Birkaç yıl çiftçilere,
çok yüksek pazarlama maliyetleri
ve sınırlı başarı ile
doğrudan sigorta satışını denedik.
Sonra çiftçiler ile çalışan birçok kurum
olduğunu fark ettik:
Tohum şirketleri, mikro finans kurumları,
cep telefonu şirketleri,
devlet kurumları.
Hepsi çiftçilere kredi sunuyorlardı
ve sık sık kredinin sonuçlanmasından önce
çiftçilere şunu söylüyorlardı:
"Ama ya yağmur yağmazsa?
Kredinizi nasıl ödemeyi düşünüyorsunuz?".
Bu şirketlerin çoğu,
sadece o yıl en kötü durumun
meydana gelmemesini umarak
bütün riskleri alıyorlardı.
Şirketlerin çoğu, her nasılsa,
tarımda büyümelerine sınır koyuyorlardı.
Bu tür riskleri alamazlardı.
Bu şirketler müşterimiz olmaya başladı,
sigorta ve kredinin birleştiğinde,
ilginç şeyler olabilir.
Size bir hikaye daha anlatayım.
Batı Kenya'da 2012 Şubat başında,
yağmurlar başladı, erken başladı,
yağmurların erken başladığı zamanlar
çiftçiler cesaretlidir,
çünkü bu genellikle sezonun güzel
geçeceği anlamına gelir.
Bu yüzden kredi alıp tarlalarını ektiler.

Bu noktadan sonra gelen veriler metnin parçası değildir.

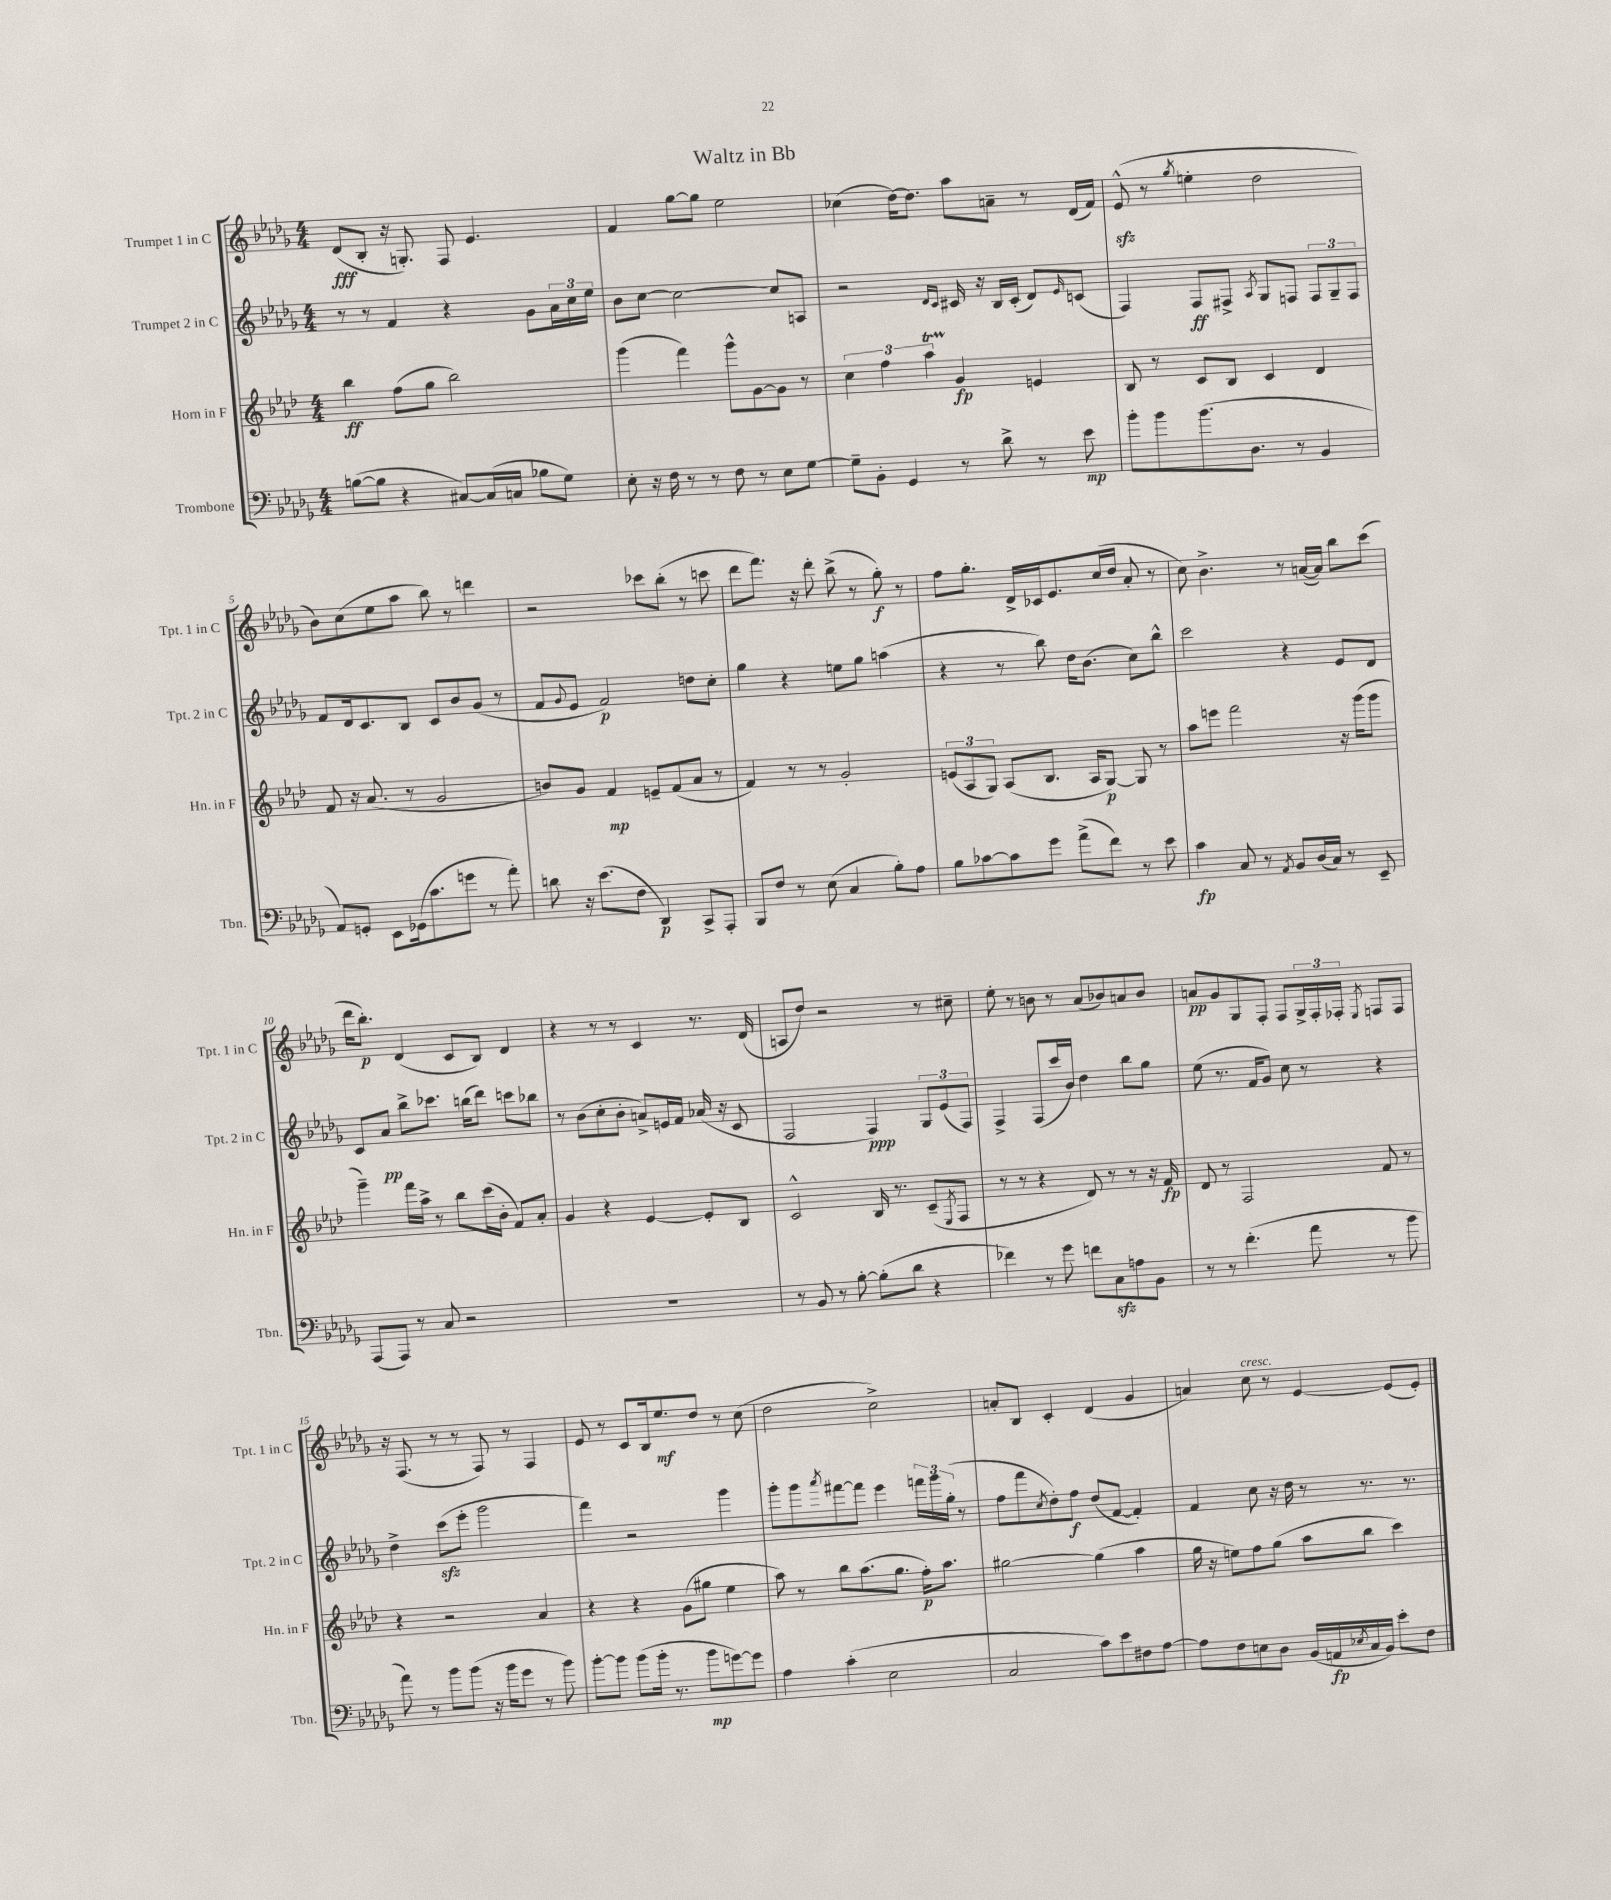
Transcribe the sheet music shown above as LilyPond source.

\header { title = "Waltz in Bb" }
<<
\new StaffGroup <<
\new Staff = "s0" \with { instrumentName = "Trumpet 1 in C" shortInstrumentName = "Tpt. 1 in C" } {
    \clef treble \key des \major \numericTimeSignature \time 4/4
    des'8\fff( bes8-. r16 g8.-.) f8 ees'4. |
    f'4 ges''8~ ges''8 ees''2 |
    ces''4( des''16~) des''8. aes''8 a'8-- r8 des'16( f'16) |
    ees'8-^\sfz( r8 \acciaccatura { ges''8 } e''4-. des''2 |
    bes'8) c''8( ees''8 aes''8 bes''8) r8 d'''4 |
    r2 ces'''8 bes''8-.( r8 c'''8 |
    des'''8 f'''8.) r16 des'''8-. bes''8->( r8 ges''8-.\f) r8 |
    f''8 ges''8.-. des'16-> ces'16 ees'8. c''16( des''16 aes'8-. r8 |
    c''8) bes'4.-> r8 a'16~( a'16) bes''8 c'''8( |
    des'''16 bes''8.-.\p) des'4( c'8 bes8) des'4 |
    r4 r8 r8 c'4 r8. des'16( |
    a8 des''8) r2 r8 cis''8-- |
    ees''8-. r8 b'8 r8 aes'8( bes'8) a'8 bes'8 |
    a'8\pp ges'8 ges8 f8-. f8 \tuplet 3/2 { ges16-> f16-. fes16-. } \acciaccatura { ees8 } f8 f8 |
    r16 f8.( r8 r8 f8) r8 f4 |
    ees'8 r8 c'8 bes16 ees''8.\mf des''8 r8 c''8( |
    des''2 c''2->) |
    a'8-. bes8 c'4-. des'4( ges'4 |
    a'4) c''8^\markup { \italic "cresc." } r8 ees'4~ ees'8( ees'8-.) \bar "|." |
}
\new Staff = "s1" \with { instrumentName = "Trumpet 2 in C" shortInstrumentName = "Tpt. 2 in C" } {
    \clef treble \key des \major \numericTimeSignature \time 4/4
    r8 r8 f'4 r4 ges'8 \tuplet 3/2 { aes'16 c''16 ees''16 } |
    bes'8 c''8~ c''2~ c''8 a8 |
    r2 \grace { des'16 c'16 } cis'16 r16 bes16 cis'16-.( des'8) \grace { ees'16 } c'8( |
    f4) f8\ff fis8-> \acciaccatura { aes8 } ges8 f8 \tuplet 3/2 { f8 ges8-- f8 } |
    f'8 des'16 c'8. bes8 c'8 bes'8 ges'8( r8 |
    f'8 \appoggiatura { ges'8 } ees'8 f'2\p) d''8 c''8-. |
    ges''4 r4 e''8 ges''8 a''4( |
    r4 r8 bes''8) des''16 bes'8.( c''8) bes''8-^ |
    c'''2 r4 ees'8 des'8 |
    c'8 aes'8\pp bes''8-> ces'''8. b''16( des'''8) c'''8 bes''8 |
    r8 bes'8( c''8-. bes'8-. a'8->) e'16 f'16 aes'16( r16 c'8 |
    f2 f4\ppp) \tuplet 3/2 { ges8 ees'8( f8) } |
    f4-> f8( c'''16 bes'16) des''4 bes''8 ges''8 |
    ees''8( r8. f'16 ges'8) c''8 r8 r4 |
    des''4-> c'''8\sfz( ees'''8-. ges'''2 |
    f'''4) r2 ges'''4 |
    ges'''8-. ges'''8 \acciaccatura { aes'''8 } fis'''8~ fis'''8 ees'''4 \tuplet 3/2 { f'''16 ges'''16 ges''16-.( } r8 |
    f''8 f'''8 \acciaccatura { c''8 } des''8-.) f''8\f des''8( f'8~ f'4-.) |
    f'4 c''8 r16 des''16 r8 r8. r8. \bar "|." |
}
\new Staff = "s2" \with { instrumentName = "Horn in F" shortInstrumentName = "Hn. in F" } {
    \clef treble \key aes \major \numericTimeSignature \time 4/4
    bes''4\ff f''8( g''8 bes''2) |
    g'''4( f'''4) g'''8-^ g'8~ g'8 r8 |
    \tuplet 3/2 { c''4 f''4 aes''4\startTrillSpan } g'4\stopTrillSpan\fp e'4 |
    bes8 r8 c'8 bes8 c'4 des'4 |
    f'8 r16 aes'8.( r8 g'2 |
    b'8) g'8 f'4\mp e'8-- f'8( aes'8 r8 |
    f'4) r8 r8 g'2-. |
    \tuplet 3/2 { e'8( aes8 g8) } aes8( bes8. aes16 g8~\p) g8 r8 |
    aes''8 e'''8 f'''2 r16 g'''16( g'''8 |
    g'''4--) f'''16 aes''16-> r8 bes''8 c'''16( bes'16-. f'8) aes'8-. |
    g'4 r4 ees'4~ ees'8-. bes8 |
    c'2-^ bes16 r8. c'8--( \acciaccatura { ees8 } f8 |
    r8 r8 r4 des'8) r8 r8 r16 f'16\fp |
    des'8 r8 f2 f'8 r8 |
    r4 r2 aes'4 |
    r4 r4 g'8( gis''8 ees''4 |
    aes''8) r8 bes''8 aes''8.( g''8. f''16-.\p) aes''8. |
    gis''2~ gis''4( aes''4 |
    g''16 r16 e''8) f''8 g''8( aes''8 bes''8 c'''4) \bar "|." |
}
\new Staff = "s3" \with { instrumentName = "Trombone" shortInstrumentName = "Tbn." } {
    \clef bass \key des \major \numericTimeSignature \time 4/4
    b8~( b8 r4 cis8~) cis16( c16 bes8 ges8) |
    ees8-. r16 f16 r8 r8 f8 r8 ees8 ges8~ |
    ges8-- bes,8-. ges,4 r8 des'8-> r8 ees'8\mp |
    bes'8-. bes'8 bes'8.( des8. r8 bes,4 |
    aes,8) g,8-. ees,8 ges,16( c'8. g'8 r8 aes'8-.) |
    d'8 r16 ees'8.( f8 des,4\p) c,8-> aes,,8-. |
    bes,,8 f8 r8 ees8( c4 bes8-.) aes8 |
    bes8 ces'8~ ces'8 ges'8 aes'8->( f'8) r8 ees'8 |
    c'4\fp c8 r8 \acciaccatura { aes,8 } bes,8 des16( c16) r8 ees,8-- |
    aes,,8( aes,,8) r8 c8 r2 |
    R1 |
    r8 bes,8 r8 bes8~-. bes8-.( des'8 r4 |
    fes'4) r8 ges'8 f'8 c8\sfz a8 bes,8 |
    r8 r8 f'4.-.( aes'8 r8 bes'8 |
    aes'8) r8 bes'8 bes'8( r16 bes'16 ges'8 r8 bes'8) |
    bes'8~-. bes'8 bes'8( bes'16-. r8. bes'8\mp g'8~) g'8 |
    aes4 c'4-.( ees2 |
    c2 c'8) ees'8 fis8 aes8~ |
    aes8 f8 e8 des8 bes,16( a,16\fp \acciaccatura { ees8 } c16 bes,16) ees'8-. f8 \bar "|." |
}
>>
>>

Önümüzdeki üç hafta boyunca,
tek bir damla yağmur düşmedi,
çok iyi filizlenmiş olan bitkileri
buruş buruş oldu ve öldü.
O bölgedeki yaklaşık 6000
çiftçiye kredi sağlayan bir
mikrofinans kuruluşunun
kredilerini sigortalamıştık.
Onları çağırdık ve dedik ki:
"Bakın, kuraklığı biliyoruz.
Siz müşterimizsiniz.
Sezon sonunda size
200.000 avro vereceğiz."
Şöyle cevap verdiler:
"Bu harika,
ama geç olacak.
Parayı bize şu an verebilir misiniz?
Böylece çiftçi yeniden ekim yapabilir
ve bu sezon bir mahsul alabilir."
Sigorta ortaklarımızı ikna ettik
ve nisan ayında çiftçiler
yeniden ekim yaptı.
Yeniden ekim için bir tohum
firmasından fikir aldık
ve her torba tohum için sigorta maliyeti
fiyatlandırmasına onları ikna ettik,
her torbaya bir kart yerleştirdik,
kartlarda bir numara bulunuyordu,
çiftçiler kartları açtıkları zaman,
karttaki numaraları yazıyorlardı,
aslında bu sayılar,
uydu sistemiyle çiftçinin
yerini belirlemeyi ve onları
bulmamızı sağlıyordu.
Bir uydu önümüzdeki üç hafta boyunca
yağış miktarını ölçebiliyordu
ve yağmur yağmadıysa,
yeniden tohumlama yapabiliyorduk.
İlklerden biri -
(Alkışlar) - Bekle, ben orada değilim!
Bosco Mwinyi, yeniden tohumlama
garantisinden yararlanan
ilk kişilerdendi.
Ağustostan sonra çiftliğini ziyaret ettik,
bize ürünlerini gösterirkenki
gülümsemesini görmenizi isterdim,
çünkü kalbimi ısıttı
ve sigorta satışının niçin iyi bir şey
olabileceğini fark ettirdi.
Fakat biliyorsunuz ki,
bütün ürünlerini fotoğrafa
almamıza ısrar etti,
bu yüzden birçok uzaklaştırma yaptık.
Sigorta onun hasat sezonunu sağlama aldı,
ben bugün buna inanıyorum,
Afrikalı çiftçilerin kendi kaderlerini
kontrol altına almalarını
sağlamak için tüm imkanlara sahibiz.
Daha fazla kap yılı yok.
Bunun yerine, en azından bir şekilde,
sigorta yılı ya da
büyük hasat yılını
dört gözle bekliyorum.
Teşekkürler.
(Alkışlar)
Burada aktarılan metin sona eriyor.